Upaya peningkatan kualitas lingkungan dan merumahkan penduduk di
kawasan permukiman kumuh harus dilakukan sejalan dengan upaya
penanggulangan kemiskinan perkotaan untuk menghindari meluasnya
kawasan permukiman kumuh perkotaan. Penanganan penduduk miskin
perkotaan yang tidak memiliki rumah dan juga tidak mampu menyewa,
dilakukan dengan upaya untuk merumahkan mereka dengan pola bermukim
sementara ( temporary shelter) sampai mereka berdaya dan mampu menyewa
atau mencicil rumah. Pendampingan masyarakat juga sangat menentukan
keberhasilan program hunian sementara atau hunian singgah ini.

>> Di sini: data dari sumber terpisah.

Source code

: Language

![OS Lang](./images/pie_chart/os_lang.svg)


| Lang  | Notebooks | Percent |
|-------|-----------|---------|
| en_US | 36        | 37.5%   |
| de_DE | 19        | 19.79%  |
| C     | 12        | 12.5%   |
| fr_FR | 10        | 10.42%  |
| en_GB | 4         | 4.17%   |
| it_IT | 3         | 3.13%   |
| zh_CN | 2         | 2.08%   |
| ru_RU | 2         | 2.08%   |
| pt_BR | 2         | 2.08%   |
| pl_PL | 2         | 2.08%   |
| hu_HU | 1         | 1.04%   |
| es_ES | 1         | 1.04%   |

Konsep rumah singgah yang digagas adalah konseppondok boro
dimana penduduk miskin perkotaan yang merupakan pekerja musiman
maupun para gelandangan yang belum memiliki identitas, diidentifikasi dan
diberi tanda pengenalkemudian ditempatkan dalam sebuah hunian sementara.
Hunian sementara ini seperti halnya barak yang dilengkapi tempat tidur dan
lemari, serta kamar mandi. Selain mendapat tempat hunian, penduduk miskin
perkotaan yang tinggal di pondok boro ini, dengan tanda pengenal yang
dimilikinya, juga akan memiliki akses terhadap berbagai pelayanan public
untuk penduduk miskin pada umumnya seperti kesehatan, pendidikan, dan
program penanggulangan kemiskinan lainnya. Sinergi penanganan kawasan
permukiman kumuh dan penduduk miskin ini diharapkan menjadi trigger
dalam mewujudkan kota bebas kumuh sekaligus juga meningkatkan martabat
penduduk miskin perkotaan.

Daftar Pustaka:
1. UU Nomor 1 Tahun 2011 tentang Perumahan dan Kawasan Permukiman.
2. Budihardjo, Eko. 1997. Lingkungan dan Binaan Tata Ruang Kota. Yogyakarta: Andi
Offset.

3. Hariyanto, Asep. 2010. Faktor Penyebab Munculnya Kawasan Kumuh dalam Strategi
Penanganan Kawasan Kumuh Sebagai Upaya Menciptakan Lingkungan Perumahan
dan Permukiman Yang Sehat. Jurnal PWK Unisba: 17-19.